Saved data entries

---------------

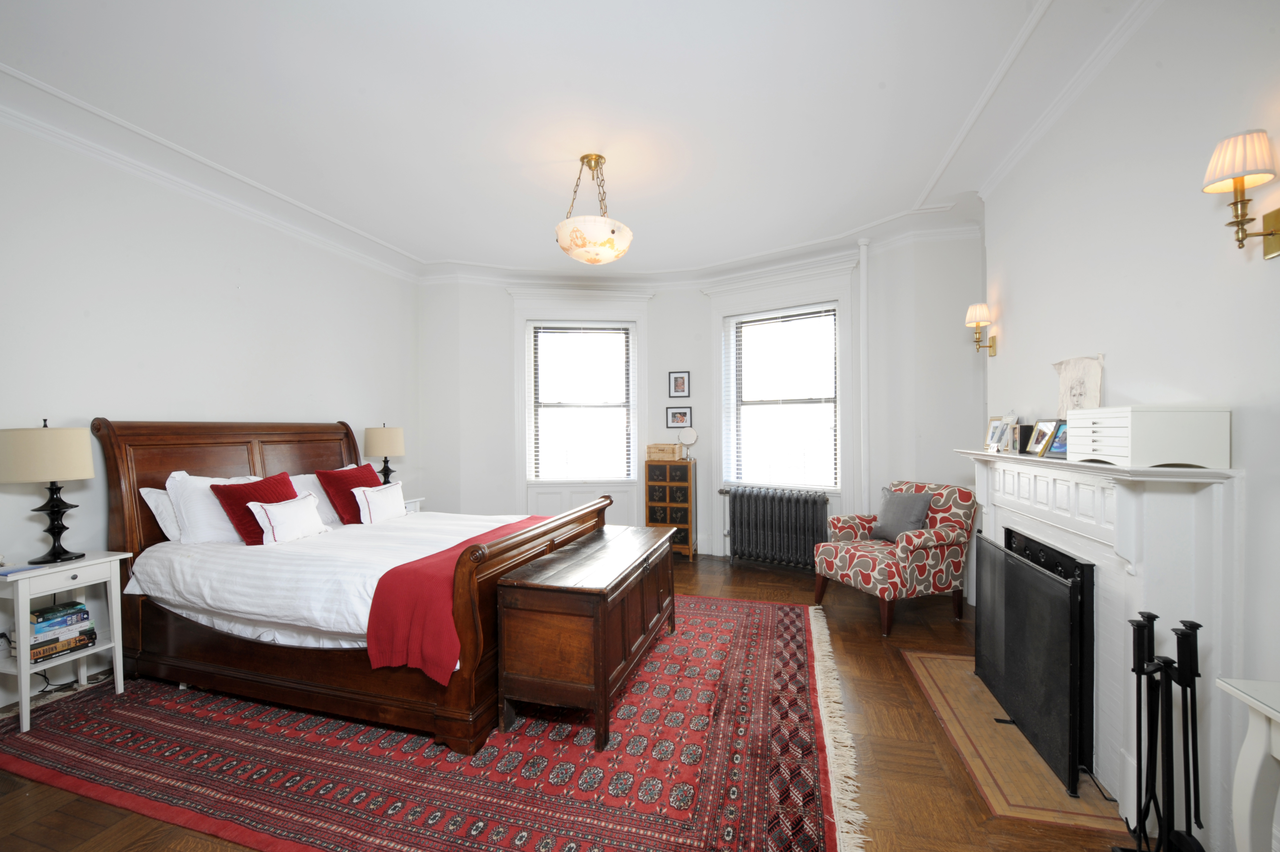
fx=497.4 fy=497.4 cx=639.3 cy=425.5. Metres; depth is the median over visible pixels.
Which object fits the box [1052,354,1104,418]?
drawing
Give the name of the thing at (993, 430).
photo frame
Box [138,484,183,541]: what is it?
pillow
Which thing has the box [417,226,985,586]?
back wall
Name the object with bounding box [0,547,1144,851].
floor
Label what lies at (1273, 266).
right wall
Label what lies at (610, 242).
pendant light
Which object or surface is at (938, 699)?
hearth
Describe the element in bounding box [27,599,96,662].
book stack
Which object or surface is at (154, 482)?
bed
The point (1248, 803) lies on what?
white side table
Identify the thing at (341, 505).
red pillow
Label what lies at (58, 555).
table lamp
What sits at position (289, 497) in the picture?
red pillow
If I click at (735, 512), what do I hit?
radiator
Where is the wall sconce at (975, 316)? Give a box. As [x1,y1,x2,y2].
[964,301,996,355]
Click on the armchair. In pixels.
(925, 542)
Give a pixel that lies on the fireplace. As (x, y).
(1115, 736)
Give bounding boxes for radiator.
[718,487,829,569]
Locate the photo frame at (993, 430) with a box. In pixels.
[985,415,1012,452]
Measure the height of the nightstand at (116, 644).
0.707 m
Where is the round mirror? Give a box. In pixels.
[678,425,698,460]
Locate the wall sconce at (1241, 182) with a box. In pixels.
[1201,127,1279,259]
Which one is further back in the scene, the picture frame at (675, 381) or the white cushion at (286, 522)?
the picture frame at (675, 381)
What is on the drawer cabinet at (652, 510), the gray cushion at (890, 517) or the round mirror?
the round mirror
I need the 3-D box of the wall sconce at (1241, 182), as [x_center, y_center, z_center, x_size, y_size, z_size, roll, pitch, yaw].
[1.674,-0.628,1.372,0.162,0.325,0.147,0,0,15]
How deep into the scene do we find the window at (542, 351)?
5.44 m
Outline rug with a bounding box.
[0,592,856,851]
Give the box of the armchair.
[815,480,974,636]
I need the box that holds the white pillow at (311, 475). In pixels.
[288,468,346,525]
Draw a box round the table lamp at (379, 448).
[363,423,405,482]
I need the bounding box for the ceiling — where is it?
[0,0,1156,284]
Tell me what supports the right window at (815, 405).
in the back wall at (702, 304)
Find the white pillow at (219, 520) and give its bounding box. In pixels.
[163,470,257,543]
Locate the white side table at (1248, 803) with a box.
[1215,676,1279,851]
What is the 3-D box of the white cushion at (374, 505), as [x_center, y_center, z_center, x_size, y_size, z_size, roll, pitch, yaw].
[-1.879,0.562,3.640,0.196,0.281,0.459,0,0,15]
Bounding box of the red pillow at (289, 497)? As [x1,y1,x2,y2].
[211,470,299,543]
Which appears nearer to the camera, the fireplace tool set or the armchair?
the fireplace tool set
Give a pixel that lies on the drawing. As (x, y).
(1093, 393)
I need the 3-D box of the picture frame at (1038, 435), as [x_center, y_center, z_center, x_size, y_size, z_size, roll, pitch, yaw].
[1.946,0.061,2.384,0.085,0.166,0.151,0,0,15]
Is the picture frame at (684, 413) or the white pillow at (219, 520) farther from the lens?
the picture frame at (684, 413)
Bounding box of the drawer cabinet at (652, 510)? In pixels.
[644,457,695,558]
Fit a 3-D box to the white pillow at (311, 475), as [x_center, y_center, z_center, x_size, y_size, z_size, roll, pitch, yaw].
[-2.335,0.506,3.709,0.291,0.386,0.650,0,0,15]
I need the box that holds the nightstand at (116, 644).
[0,550,126,732]
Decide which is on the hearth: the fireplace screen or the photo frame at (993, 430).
the fireplace screen
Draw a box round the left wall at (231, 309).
[0,106,423,710]
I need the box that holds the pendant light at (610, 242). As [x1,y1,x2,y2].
[555,153,633,264]
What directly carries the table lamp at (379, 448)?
on the nightstand at (412, 510)
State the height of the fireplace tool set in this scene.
0.812 m
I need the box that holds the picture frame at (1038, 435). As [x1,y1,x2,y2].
[1025,419,1052,456]
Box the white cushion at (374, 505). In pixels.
[352,480,407,523]
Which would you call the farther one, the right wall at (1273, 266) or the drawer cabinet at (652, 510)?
the drawer cabinet at (652, 510)
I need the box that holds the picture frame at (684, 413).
[665,406,691,427]
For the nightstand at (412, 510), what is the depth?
4.57 m
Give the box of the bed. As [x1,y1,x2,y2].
[90,418,621,752]
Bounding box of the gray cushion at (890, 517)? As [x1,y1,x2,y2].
[870,487,933,540]
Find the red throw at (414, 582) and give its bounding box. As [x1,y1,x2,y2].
[362,516,554,679]
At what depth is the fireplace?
1.69 m
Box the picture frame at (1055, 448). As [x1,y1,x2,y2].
[1043,419,1068,457]
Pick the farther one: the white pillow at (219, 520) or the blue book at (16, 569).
the white pillow at (219, 520)
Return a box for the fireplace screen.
[975,529,1095,799]
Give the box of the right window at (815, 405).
[724,302,841,488]
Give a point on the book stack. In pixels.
(48, 624)
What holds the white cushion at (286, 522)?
on the bed
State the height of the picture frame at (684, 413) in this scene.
0.224 m
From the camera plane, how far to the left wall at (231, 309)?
3.01 m
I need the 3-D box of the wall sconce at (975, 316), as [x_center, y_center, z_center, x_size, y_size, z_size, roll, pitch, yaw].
[2.265,-0.634,3.303,0.173,0.340,0.150,0,0,15]
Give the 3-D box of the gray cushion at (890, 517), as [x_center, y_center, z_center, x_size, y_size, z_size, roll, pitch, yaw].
[1.924,0.662,3.687,0.219,0.367,0.431,0,0,-21]
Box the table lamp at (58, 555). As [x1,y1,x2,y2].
[0,417,94,562]
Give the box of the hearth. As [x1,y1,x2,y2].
[897,645,1125,835]
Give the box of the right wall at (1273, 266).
[981,0,1279,851]
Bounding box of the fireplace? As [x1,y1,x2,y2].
[958,436,1239,841]
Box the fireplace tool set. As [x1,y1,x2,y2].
[1116,610,1207,851]
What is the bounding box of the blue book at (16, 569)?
[0,562,48,576]
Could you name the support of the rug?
on the floor
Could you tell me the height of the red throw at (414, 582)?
0.389 m
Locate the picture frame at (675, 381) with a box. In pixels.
[668,371,690,397]
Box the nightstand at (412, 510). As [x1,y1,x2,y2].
[402,496,424,513]
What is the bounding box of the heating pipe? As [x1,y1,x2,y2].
[856,239,870,514]
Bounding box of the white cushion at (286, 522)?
[248,492,329,544]
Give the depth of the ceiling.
2.53 m
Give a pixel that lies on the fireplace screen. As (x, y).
(1048, 587)
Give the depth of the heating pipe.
4.41 m
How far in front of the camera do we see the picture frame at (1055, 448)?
2.26 m
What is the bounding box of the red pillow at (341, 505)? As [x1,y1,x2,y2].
[315,462,382,524]
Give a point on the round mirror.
(690, 435)
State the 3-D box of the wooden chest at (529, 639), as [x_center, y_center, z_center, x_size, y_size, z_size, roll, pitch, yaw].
[-0.182,1.019,2.793,0.537,0.693,1.370,0,0,15]
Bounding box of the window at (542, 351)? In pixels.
[525,322,635,481]
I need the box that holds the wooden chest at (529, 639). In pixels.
[497,520,674,750]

---------------

Leave every picture out. Retype the remaining data exactly.

fx=497.4 fy=497.4 cx=639.3 cy=425.5. Metres; depth is the median over visible pixels.
Which object fits the box [1052,354,1104,418]?
drawing
Give the name of the thing at (993, 430).
photo frame
Box [138,484,183,541]: what is it?
pillow
Which thing has the box [417,226,985,586]?
back wall
Name the object with bounding box [0,547,1144,851].
floor
Label what lies at (1273, 266).
right wall
Label what lies at (610, 242).
pendant light
Which object or surface is at (938, 699)?
hearth
Describe the element in bounding box [27,599,96,662].
book stack
Which object or surface is at (154, 482)?
bed
The point (1248, 803) lies on what?
white side table
Identify the thing at (341, 505).
red pillow
Label what lies at (58, 555).
table lamp
What sits at position (289, 497) in the picture?
red pillow
If I click at (735, 512), what do I hit?
radiator
Where is the wall sconce at (975, 316)? Give a box. As [x1,y1,x2,y2].
[964,301,996,355]
Click on the armchair. In pixels.
(925, 542)
Give a pixel that lies on the fireplace. As (x, y).
(1115, 736)
Give bounding boxes for radiator.
[718,487,829,569]
Locate the photo frame at (993, 430) with a box. In pixels.
[985,415,1012,452]
Measure the height of the nightstand at (116, 644).
0.707 m
Where is the round mirror? Give a box. In pixels.
[678,425,698,460]
Locate the wall sconce at (1241, 182) with a box. In pixels.
[1201,127,1279,259]
Which one is further back in the scene, the picture frame at (675, 381) or the white cushion at (286, 522)?
the picture frame at (675, 381)
What is on the drawer cabinet at (652, 510), the gray cushion at (890, 517) or the round mirror?
the round mirror
I need the 3-D box of the wall sconce at (1241, 182), as [x_center, y_center, z_center, x_size, y_size, z_size, roll, pitch, yaw].
[1.674,-0.628,1.372,0.162,0.325,0.147,0,0,15]
How deep into the scene do we find the window at (542, 351)?
5.44 m
Outline rug with a bounding box.
[0,592,856,851]
Give the box of the armchair.
[815,480,974,636]
I need the box that holds the white pillow at (311, 475). In pixels.
[288,468,346,525]
Draw a box round the table lamp at (379, 448).
[363,423,405,482]
I need the bounding box for the ceiling — where is it?
[0,0,1156,284]
Tell me what supports the right window at (815, 405).
in the back wall at (702, 304)
Find the white pillow at (219, 520) and give its bounding box. In pixels.
[163,470,257,543]
Locate the white side table at (1248, 803) with a box.
[1215,676,1279,851]
What is the 3-D box of the white cushion at (374, 505), as [x_center, y_center, z_center, x_size, y_size, z_size, roll, pitch, yaw].
[-1.879,0.562,3.640,0.196,0.281,0.459,0,0,15]
Bounding box of the red pillow at (289, 497)? As [x1,y1,x2,y2].
[211,470,299,543]
Which appears nearer to the camera, the fireplace tool set or the armchair?
the fireplace tool set
Give a pixel that lies on the drawing. As (x, y).
(1093, 393)
I need the 3-D box of the picture frame at (1038, 435), as [x_center, y_center, z_center, x_size, y_size, z_size, roll, pitch, yaw].
[1.946,0.061,2.384,0.085,0.166,0.151,0,0,15]
Is the picture frame at (684, 413) or the white pillow at (219, 520) farther from the lens?
the picture frame at (684, 413)
Bounding box of the drawer cabinet at (652, 510)? In pixels.
[644,457,695,558]
Fit a 3-D box to the white pillow at (311, 475), as [x_center, y_center, z_center, x_size, y_size, z_size, roll, pitch, yaw].
[-2.335,0.506,3.709,0.291,0.386,0.650,0,0,15]
I need the box that holds the nightstand at (116, 644).
[0,550,126,732]
Decide which is on the hearth: the fireplace screen or the photo frame at (993, 430).
the fireplace screen
Draw a box round the left wall at (231, 309).
[0,106,423,710]
I need the box that holds the pendant light at (610, 242). As [x1,y1,x2,y2].
[555,153,633,264]
What directly carries the table lamp at (379, 448)?
on the nightstand at (412, 510)
State the height of the fireplace tool set in this scene.
0.812 m
I need the box that holds the picture frame at (1038, 435). As [x1,y1,x2,y2].
[1025,419,1052,456]
Box the white cushion at (374, 505). In pixels.
[352,480,407,523]
Which would you call the farther one, the right wall at (1273, 266) or the drawer cabinet at (652, 510)?
the drawer cabinet at (652, 510)
I need the box that holds the picture frame at (684, 413).
[665,406,691,427]
For the nightstand at (412, 510), what is the depth?
4.57 m
Give the box of the bed. As [x1,y1,x2,y2].
[90,418,621,752]
Bounding box of the gray cushion at (890, 517)? As [x1,y1,x2,y2].
[870,487,933,540]
Find the red throw at (414, 582) and give its bounding box. As [x1,y1,x2,y2].
[362,516,554,679]
At what depth is the fireplace?
1.69 m
Box the picture frame at (1055, 448). As [x1,y1,x2,y2].
[1043,419,1068,457]
Pick the farther one: the white pillow at (219, 520) or the blue book at (16, 569).
the white pillow at (219, 520)
Return a box for the fireplace screen.
[975,529,1095,799]
Give the box of the right window at (815, 405).
[724,302,841,488]
Give a point on the book stack. In pixels.
(48, 624)
What holds the white cushion at (286, 522)?
on the bed
State the height of the picture frame at (684, 413) in this scene.
0.224 m
From the camera plane, how far to the left wall at (231, 309)?
3.01 m
I need the 3-D box of the wall sconce at (975, 316), as [x_center, y_center, z_center, x_size, y_size, z_size, roll, pitch, yaw].
[2.265,-0.634,3.303,0.173,0.340,0.150,0,0,15]
Give the 3-D box of the gray cushion at (890, 517), as [x_center, y_center, z_center, x_size, y_size, z_size, roll, pitch, yaw].
[1.924,0.662,3.687,0.219,0.367,0.431,0,0,-21]
Box the table lamp at (58, 555). As [x1,y1,x2,y2].
[0,417,94,562]
Give the box of the hearth. As [x1,y1,x2,y2].
[897,645,1125,835]
Give the box of the right wall at (1273, 266).
[981,0,1279,851]
Bounding box of the fireplace? As [x1,y1,x2,y2].
[958,436,1239,841]
Box the fireplace tool set. As [x1,y1,x2,y2].
[1116,610,1207,851]
What is the bounding box of the blue book at (16, 569)?
[0,562,48,576]
Could you name the support of the rug?
on the floor
Could you tell me the height of the red throw at (414, 582)?
0.389 m
Locate the picture frame at (675, 381) with a box. In pixels.
[668,371,690,397]
Box the nightstand at (412, 510). As [x1,y1,x2,y2].
[402,496,424,513]
What is the bounding box of the heating pipe? As [x1,y1,x2,y2].
[856,239,870,514]
Bounding box of the white cushion at (286, 522)?
[248,492,329,544]
Give the depth of the ceiling.
2.53 m
Give a pixel that lies on the fireplace screen. As (x, y).
(1048, 587)
Give the depth of the heating pipe.
4.41 m
How far in front of the camera do we see the picture frame at (1055, 448)?
2.26 m
What is the bounding box of the red pillow at (341, 505)? As [x1,y1,x2,y2].
[315,462,382,524]
Give a point on the round mirror.
(690, 435)
State the 3-D box of the wooden chest at (529, 639), as [x_center, y_center, z_center, x_size, y_size, z_size, roll, pitch, yaw].
[-0.182,1.019,2.793,0.537,0.693,1.370,0,0,15]
Bounding box of the window at (542, 351)? In pixels.
[525,322,635,481]
I need the box that holds the wooden chest at (529, 639). In pixels.
[497,520,674,750]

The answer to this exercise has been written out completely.